Thursday, 26 November 2009

Orphan works legislation on the way

When the Gowers Review recommended that legislative and administrative action be taken to deal with the problem of orphan works - works that appear to be out of copyright but for which no author or copyright owner can be identified - I recall that many practitioners said "what problem?". It seems to me that if you can't identify who to ask for permission to use a copyright work, it's not going to be a work that commands a significant royalty and therefore your exposure is small. That's advice that I think a lot of clients have had from their lawyers over the years - perhaps put aside a contingency fund in case someone appears with a claim for royalties, but it's not likely to come to much.

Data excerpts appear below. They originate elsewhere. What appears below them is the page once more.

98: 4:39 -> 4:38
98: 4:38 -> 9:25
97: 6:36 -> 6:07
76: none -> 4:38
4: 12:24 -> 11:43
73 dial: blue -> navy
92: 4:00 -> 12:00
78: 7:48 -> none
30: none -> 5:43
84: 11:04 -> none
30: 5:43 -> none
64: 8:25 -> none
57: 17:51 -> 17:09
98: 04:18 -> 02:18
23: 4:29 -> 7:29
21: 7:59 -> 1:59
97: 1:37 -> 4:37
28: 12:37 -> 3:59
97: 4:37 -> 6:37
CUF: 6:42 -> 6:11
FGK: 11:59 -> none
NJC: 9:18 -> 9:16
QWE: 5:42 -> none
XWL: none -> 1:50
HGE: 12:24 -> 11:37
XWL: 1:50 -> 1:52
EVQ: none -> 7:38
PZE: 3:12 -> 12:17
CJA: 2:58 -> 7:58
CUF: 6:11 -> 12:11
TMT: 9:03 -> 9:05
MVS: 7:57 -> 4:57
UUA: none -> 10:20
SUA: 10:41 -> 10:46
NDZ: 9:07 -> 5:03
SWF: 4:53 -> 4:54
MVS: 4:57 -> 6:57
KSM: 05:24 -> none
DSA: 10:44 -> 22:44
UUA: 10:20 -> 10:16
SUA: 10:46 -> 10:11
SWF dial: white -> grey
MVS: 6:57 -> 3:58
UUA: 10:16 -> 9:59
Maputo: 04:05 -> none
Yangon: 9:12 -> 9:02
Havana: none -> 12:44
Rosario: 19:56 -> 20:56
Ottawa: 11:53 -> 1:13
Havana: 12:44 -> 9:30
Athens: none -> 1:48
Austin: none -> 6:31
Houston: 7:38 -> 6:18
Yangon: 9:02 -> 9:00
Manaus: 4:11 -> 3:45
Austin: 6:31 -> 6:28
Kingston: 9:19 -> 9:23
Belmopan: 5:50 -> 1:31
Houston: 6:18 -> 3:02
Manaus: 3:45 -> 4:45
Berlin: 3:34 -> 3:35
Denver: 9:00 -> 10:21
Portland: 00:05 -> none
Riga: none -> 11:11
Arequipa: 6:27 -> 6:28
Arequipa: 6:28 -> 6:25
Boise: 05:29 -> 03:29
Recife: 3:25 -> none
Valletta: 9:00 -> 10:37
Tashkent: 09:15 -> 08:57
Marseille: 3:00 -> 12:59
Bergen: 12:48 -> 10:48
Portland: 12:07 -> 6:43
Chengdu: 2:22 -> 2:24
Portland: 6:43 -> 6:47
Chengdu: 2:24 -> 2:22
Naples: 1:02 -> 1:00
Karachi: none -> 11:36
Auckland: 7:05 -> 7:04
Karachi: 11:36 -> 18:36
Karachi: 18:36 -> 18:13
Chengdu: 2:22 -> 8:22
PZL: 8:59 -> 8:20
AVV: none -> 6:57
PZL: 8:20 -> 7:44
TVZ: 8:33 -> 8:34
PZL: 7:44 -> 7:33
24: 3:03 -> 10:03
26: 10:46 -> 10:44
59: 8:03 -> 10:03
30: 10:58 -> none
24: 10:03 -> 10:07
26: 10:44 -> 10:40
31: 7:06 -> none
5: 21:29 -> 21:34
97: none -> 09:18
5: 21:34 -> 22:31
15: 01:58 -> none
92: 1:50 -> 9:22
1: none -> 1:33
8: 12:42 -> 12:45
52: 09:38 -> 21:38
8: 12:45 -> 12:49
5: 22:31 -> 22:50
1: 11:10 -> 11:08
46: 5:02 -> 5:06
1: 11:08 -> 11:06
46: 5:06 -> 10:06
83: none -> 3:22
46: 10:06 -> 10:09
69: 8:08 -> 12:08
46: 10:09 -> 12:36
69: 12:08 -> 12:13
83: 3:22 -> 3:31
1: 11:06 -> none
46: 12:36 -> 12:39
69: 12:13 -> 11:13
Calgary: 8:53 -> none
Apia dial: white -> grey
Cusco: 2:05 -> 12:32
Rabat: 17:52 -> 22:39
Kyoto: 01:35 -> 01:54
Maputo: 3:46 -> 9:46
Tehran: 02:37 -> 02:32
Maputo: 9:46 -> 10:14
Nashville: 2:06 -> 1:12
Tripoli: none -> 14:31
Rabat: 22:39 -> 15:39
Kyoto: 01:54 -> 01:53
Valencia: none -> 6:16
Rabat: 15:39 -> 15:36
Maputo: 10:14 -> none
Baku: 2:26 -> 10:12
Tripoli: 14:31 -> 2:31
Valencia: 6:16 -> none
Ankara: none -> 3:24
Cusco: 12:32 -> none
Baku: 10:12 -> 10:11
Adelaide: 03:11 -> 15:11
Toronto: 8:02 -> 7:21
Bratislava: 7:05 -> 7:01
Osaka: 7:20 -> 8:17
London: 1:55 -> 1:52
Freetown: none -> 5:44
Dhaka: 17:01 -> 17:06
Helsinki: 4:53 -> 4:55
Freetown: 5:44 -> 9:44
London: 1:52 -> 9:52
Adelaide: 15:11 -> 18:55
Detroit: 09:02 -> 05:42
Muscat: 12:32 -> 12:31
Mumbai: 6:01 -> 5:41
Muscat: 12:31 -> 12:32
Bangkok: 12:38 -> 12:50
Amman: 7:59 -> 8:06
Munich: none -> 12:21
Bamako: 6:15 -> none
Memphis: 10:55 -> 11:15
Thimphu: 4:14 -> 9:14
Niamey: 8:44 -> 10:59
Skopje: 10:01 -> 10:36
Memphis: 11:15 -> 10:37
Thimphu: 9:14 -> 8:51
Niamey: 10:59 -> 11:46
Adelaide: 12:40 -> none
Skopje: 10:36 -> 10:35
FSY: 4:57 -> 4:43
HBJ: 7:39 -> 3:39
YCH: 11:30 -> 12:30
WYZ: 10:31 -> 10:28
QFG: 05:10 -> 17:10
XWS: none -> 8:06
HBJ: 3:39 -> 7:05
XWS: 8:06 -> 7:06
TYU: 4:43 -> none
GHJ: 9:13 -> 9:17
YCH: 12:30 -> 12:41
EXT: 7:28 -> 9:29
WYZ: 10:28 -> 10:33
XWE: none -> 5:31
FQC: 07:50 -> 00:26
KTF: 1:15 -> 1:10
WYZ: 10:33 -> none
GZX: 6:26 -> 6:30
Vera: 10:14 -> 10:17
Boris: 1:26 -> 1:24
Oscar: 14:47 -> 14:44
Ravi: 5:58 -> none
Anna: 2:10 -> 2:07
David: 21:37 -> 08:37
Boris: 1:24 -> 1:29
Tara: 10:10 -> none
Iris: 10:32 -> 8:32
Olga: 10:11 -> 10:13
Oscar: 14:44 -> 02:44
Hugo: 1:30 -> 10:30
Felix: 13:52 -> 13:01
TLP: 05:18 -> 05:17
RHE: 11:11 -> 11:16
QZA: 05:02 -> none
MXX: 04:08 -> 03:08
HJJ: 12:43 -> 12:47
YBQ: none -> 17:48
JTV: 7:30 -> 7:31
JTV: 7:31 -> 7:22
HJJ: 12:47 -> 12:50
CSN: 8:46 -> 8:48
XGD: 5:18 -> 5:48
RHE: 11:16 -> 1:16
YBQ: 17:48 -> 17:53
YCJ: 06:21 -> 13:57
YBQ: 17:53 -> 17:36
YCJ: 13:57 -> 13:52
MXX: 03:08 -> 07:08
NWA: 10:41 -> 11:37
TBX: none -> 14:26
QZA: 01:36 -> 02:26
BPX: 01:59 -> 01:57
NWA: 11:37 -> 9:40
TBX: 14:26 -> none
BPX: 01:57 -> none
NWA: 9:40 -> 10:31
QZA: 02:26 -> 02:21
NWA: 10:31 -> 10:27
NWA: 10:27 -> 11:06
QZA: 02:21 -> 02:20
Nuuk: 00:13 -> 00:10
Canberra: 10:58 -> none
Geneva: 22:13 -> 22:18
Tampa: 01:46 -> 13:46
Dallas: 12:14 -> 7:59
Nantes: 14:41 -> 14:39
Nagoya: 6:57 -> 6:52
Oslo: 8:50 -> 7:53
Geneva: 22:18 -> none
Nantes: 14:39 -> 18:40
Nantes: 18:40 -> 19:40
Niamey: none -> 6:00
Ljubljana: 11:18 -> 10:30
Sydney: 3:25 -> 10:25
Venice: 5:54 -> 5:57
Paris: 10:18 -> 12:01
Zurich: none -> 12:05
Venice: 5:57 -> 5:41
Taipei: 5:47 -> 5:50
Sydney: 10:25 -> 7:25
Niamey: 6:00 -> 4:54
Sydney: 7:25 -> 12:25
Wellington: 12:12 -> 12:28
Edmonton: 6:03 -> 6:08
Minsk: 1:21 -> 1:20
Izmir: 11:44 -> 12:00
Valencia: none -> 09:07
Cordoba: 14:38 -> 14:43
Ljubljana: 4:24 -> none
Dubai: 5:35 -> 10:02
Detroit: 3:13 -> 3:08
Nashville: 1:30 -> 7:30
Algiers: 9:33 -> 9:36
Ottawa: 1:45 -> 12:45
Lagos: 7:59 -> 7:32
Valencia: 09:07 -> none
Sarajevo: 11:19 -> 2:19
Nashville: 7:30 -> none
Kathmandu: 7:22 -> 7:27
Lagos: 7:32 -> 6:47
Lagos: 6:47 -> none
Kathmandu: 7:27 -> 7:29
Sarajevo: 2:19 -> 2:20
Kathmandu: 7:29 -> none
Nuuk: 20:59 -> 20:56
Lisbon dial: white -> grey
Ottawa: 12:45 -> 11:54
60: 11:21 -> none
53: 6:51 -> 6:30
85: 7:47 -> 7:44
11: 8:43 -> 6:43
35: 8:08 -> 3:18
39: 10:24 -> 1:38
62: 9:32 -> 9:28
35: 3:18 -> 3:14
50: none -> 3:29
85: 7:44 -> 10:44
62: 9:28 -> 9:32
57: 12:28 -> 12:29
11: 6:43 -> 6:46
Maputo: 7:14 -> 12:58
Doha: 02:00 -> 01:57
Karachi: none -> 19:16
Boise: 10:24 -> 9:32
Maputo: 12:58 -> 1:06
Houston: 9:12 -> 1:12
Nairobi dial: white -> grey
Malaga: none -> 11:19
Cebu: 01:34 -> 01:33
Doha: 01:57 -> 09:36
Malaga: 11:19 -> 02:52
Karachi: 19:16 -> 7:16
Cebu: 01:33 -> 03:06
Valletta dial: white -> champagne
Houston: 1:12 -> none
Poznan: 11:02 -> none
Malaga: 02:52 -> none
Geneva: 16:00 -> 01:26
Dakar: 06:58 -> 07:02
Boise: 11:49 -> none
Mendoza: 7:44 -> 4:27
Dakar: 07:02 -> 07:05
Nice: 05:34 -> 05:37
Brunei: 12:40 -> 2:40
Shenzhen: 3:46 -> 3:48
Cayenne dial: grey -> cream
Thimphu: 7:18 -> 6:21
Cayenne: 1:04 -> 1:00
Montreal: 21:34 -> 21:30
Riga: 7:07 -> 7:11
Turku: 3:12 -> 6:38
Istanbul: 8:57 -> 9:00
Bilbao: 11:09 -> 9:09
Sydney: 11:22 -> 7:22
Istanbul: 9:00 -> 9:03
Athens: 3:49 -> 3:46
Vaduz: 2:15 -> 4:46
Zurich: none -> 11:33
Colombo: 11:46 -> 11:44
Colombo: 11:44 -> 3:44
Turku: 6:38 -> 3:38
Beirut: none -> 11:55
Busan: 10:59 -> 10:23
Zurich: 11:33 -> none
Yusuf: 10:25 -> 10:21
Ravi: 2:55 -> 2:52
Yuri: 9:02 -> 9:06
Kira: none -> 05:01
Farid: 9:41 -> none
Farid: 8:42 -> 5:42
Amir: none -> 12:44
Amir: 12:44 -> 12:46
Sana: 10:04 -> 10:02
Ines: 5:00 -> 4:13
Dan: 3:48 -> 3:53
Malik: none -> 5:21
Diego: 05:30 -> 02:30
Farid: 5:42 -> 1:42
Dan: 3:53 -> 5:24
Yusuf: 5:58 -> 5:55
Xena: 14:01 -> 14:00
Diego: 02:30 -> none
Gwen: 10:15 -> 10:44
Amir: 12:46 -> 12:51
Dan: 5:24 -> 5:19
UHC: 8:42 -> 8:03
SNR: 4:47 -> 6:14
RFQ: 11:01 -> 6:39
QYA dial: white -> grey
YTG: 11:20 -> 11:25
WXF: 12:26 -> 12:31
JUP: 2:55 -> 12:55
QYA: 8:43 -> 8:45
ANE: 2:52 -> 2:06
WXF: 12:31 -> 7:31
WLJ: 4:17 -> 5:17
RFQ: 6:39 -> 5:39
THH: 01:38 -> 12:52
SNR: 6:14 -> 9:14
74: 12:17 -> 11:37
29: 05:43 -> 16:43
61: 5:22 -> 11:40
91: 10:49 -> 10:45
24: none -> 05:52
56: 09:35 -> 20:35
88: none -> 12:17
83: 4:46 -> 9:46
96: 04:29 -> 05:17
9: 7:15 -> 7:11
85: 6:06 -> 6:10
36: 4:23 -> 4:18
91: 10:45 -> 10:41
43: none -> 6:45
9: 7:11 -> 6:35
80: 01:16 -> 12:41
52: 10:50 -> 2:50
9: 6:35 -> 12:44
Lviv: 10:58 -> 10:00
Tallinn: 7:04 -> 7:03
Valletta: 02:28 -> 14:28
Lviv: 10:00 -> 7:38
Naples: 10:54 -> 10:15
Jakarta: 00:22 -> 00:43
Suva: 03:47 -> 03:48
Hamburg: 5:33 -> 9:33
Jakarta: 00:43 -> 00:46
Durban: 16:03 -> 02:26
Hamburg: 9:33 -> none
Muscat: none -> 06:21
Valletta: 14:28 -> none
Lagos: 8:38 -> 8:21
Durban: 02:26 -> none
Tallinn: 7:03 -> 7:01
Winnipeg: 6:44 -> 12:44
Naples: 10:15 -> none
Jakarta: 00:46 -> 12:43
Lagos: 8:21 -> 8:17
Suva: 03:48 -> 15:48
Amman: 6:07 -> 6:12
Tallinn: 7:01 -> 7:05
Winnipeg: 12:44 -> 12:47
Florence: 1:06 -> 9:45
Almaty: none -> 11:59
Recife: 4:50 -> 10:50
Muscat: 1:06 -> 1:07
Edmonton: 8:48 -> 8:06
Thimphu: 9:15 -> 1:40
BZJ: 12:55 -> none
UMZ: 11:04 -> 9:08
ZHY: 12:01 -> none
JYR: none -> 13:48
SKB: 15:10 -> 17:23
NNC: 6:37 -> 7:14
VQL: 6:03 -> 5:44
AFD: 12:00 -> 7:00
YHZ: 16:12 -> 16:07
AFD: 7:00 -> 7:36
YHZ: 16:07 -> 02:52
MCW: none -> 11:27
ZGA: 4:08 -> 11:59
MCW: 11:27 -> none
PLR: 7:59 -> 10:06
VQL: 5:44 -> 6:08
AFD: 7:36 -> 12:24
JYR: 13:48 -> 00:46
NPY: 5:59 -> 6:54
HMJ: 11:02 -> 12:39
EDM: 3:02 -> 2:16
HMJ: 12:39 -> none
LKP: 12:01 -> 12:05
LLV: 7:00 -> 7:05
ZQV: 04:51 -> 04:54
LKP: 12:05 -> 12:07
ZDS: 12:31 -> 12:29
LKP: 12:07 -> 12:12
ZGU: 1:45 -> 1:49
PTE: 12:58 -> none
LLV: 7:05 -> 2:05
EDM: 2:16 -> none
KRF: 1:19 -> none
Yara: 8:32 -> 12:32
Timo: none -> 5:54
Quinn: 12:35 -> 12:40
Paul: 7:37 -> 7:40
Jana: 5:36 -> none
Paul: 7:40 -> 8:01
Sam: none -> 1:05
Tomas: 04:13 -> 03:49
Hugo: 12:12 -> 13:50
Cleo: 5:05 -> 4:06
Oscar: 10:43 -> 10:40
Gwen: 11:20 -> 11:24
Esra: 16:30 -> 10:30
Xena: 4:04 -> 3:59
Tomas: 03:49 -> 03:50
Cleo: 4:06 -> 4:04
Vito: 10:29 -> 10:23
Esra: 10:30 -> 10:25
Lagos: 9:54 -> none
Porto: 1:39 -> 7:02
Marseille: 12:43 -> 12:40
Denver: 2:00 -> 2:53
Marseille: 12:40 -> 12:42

The British Library evidently thinks otherwise, according to a pretty nonsensical press release on the subject, saying "Orphan Works are a vital stepping stone in the copyright roadmap". It's a sad day when a cultural institution of such importance as the BL produces such a horribly mixed metaphor. And I'd have thought that orphan works were more like roadworks or landslides than stepping stones.

The same press release tells us what the BL's Principles on Copyright Law are. One of them states: "Researchers and libraries need to be able to make available 'fair dealing copies' of anything in their collections, including sound and film recordings that Fair Dealing does not currently relate to." Surely the British Library understands that a proposition is a bad thing to end a sentence with? And what do they mean by "Fair Dealing" (the capitalisation makes it seem more important, doesn't it?)? Section 29 is limited in this way in its scope, but section 30 isn't, so this sweeping statement about fair dealing is only partly correct. And section 29, now that not only does study have to be private but also research must be non-commercial, permits very little, begging the question of what on earth a "fair dealing copy" might be. I thought the Act was alredy pretty accommodating when it came to libraries making copies for those purposes, where the library user (I should probably call them a "customer" or "client") gives the prescribed certificate.

Not a development that I will get excited about. Not, at any rate, in a positive way.